The United States, with support from the United Kingdom and Bahrain, is escorting some oil tankers and other ships in the Persian Gulf to safeguard them from Iranian attacks or hijackings. But the situation is, in many ways, quite different from past encounters in the Gulf. The mid-term prospect is that if a conflict with Iran breaks out and escalates, the United States will likely be alone in the fight. And there is a risk that Americans will become disenchanted with taking on another conflict, particularly when the Iraq war has not turned out very well for the United States and its friends (leaving Iran growing in influence and power) and while Afghanistan is still an expensive, inconclusive, and bloody American-led effort.
With respect to the possibility of conflict in the Persian Gulf, perhaps growing out of the oil tanker escort effort, a summary of the strategic, political and military factors in play:
1. The strategic situation has shifted a great deal to the disadvantage of the United States and its Gulf allies;
2. Iran has built up its military forces including missiles of many types, fast attack boats, and submarines. Operations in the Gulf (land, sea, and some air) are run by Iran’s Islamic Revolutionary Guard Corps (IRGC). The IRGC is also very active in Iraq, Lebanon, and Syria and is supporting the Houthi rebels against the internationally recognized government in Yemen;
3. For Europe, oil from the Middle East is of negligible interest. Europe today gets most of its petroleum products from Russia, followed by Norway. Aside from the United Kingdom, Europe is not supporting U.S. ship escort operations in the Persian Gulf. Europe’s main interest is supporting Iranian industry and related trade with Iran;
4. The United States is no longer dependent on Middle Eastern oil, importing approximately 11 percent of its oil from the Middle East;
5. Washington has different policy objectives in the Persian Gulf and Middle East than in past years when it primarily was focused on oil. Primary among American objectives today is preventing Iran from taking control of Iraq, Lebanon, Syria, and Yemen. Such control also could lead to renewed attacks on Jordan (once the Syrian civil war is settled) and on Israel (which already have started);
6. The United States also is protecting oil supplies to its Asian allies, particularly Japan, South Korea, and Taiwan, that depend on oil from the Middle East. China is partially dependent on Middle Eastern oil (especially from Saudi Arabia) although its biggest supplier is Russia. Russian and Saudi exports to China have increased. China is also allegedly smuggling oil from Iran; and
7. The most likely war scenario would be an Iranian attack on U.S. warships that escalates into a missile war.
Changed Strategic Situation
America maintains a significant presence in the Persian Gulf area, especially the U.S. 5th Fleet that is home-ported in Bahrain. The deployed 5th Fleet is a powerful force that includes an aircraft carrier; Arleigh Burke-class guided-missile cruisers equipped with the AEGIS combat system – a ballistic missile defense system; amphibious assault ships such as the USS Boxer, that carry F-35B stealth jets, Harrier vertical takeoff tactical fighter planes, helicopters and V-22 Osprey multi-mission tilt-rotor aircraft that can transport Marines for combat insertions and carry out special operations. The V-22 has a crew of four and can carry 24 passengers plus equipment.
Iran does not have a competitive air force compared to U.S. systems deployed in the Gulf.

▸ **Provided data**:
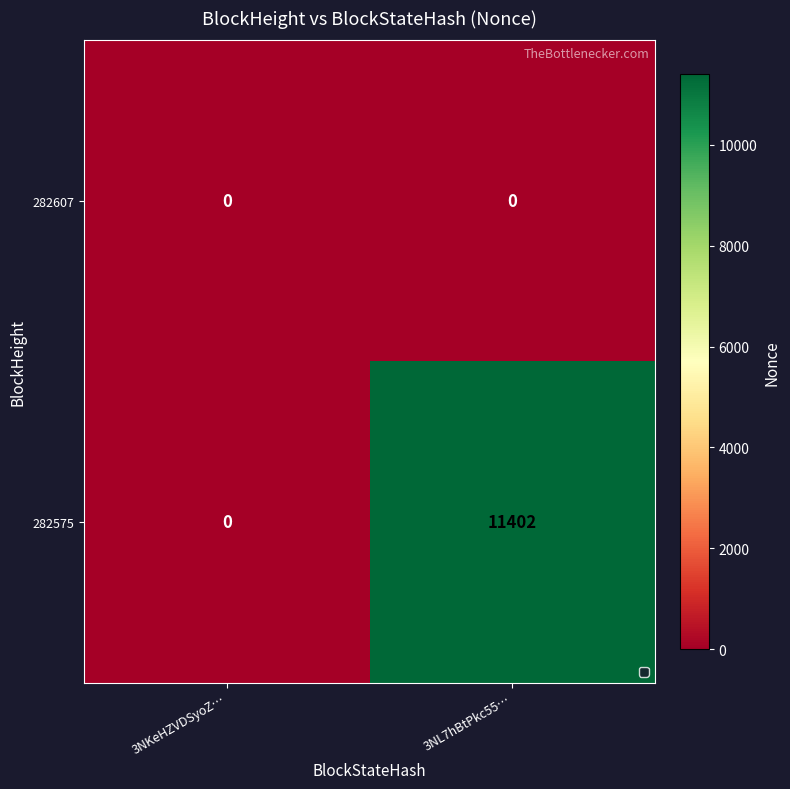

What is the greatest value displayed?

11402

▸ **Apply what you read**:
(A) Reproduce the Persian Gulf analysis word for word. Begin at the words "The United States, with" and stop after "bloody American-led effort.".
(B) In one to three sentences, explain why the Persian Gulf analysis sees a risk that Americans will become disenchanted with taking on another conflict.

▸ **Responses to the exercise**:
(A)
The United States, with support from the United Kingdom and Bahrain, is escorting some oil tankers and other ships in the Persian Gulf to safeguard them from Iranian attacks or hijackings. But the situation is, in many ways, quite different from past encounters in the Gulf. The mid-term prospect is that if a conflict with Iran breaks out and escalates, the United States will likely be alone in the fight. And there is a risk that Americans will become disenchanted with taking on another conflict, particularly when the Iraq war has not turned out very well for the United States and its friends (leaving Iran growing in influence and power) and while Afghanistan is still an expensive, inconclusive, and bloody American-led effort.

(B) The Iraq war has not turned out very well for the United States and its friends, and it has left Iran growing in influence and power. Afghanistan also remains an expensive, inconclusive, and bloody American-led effort.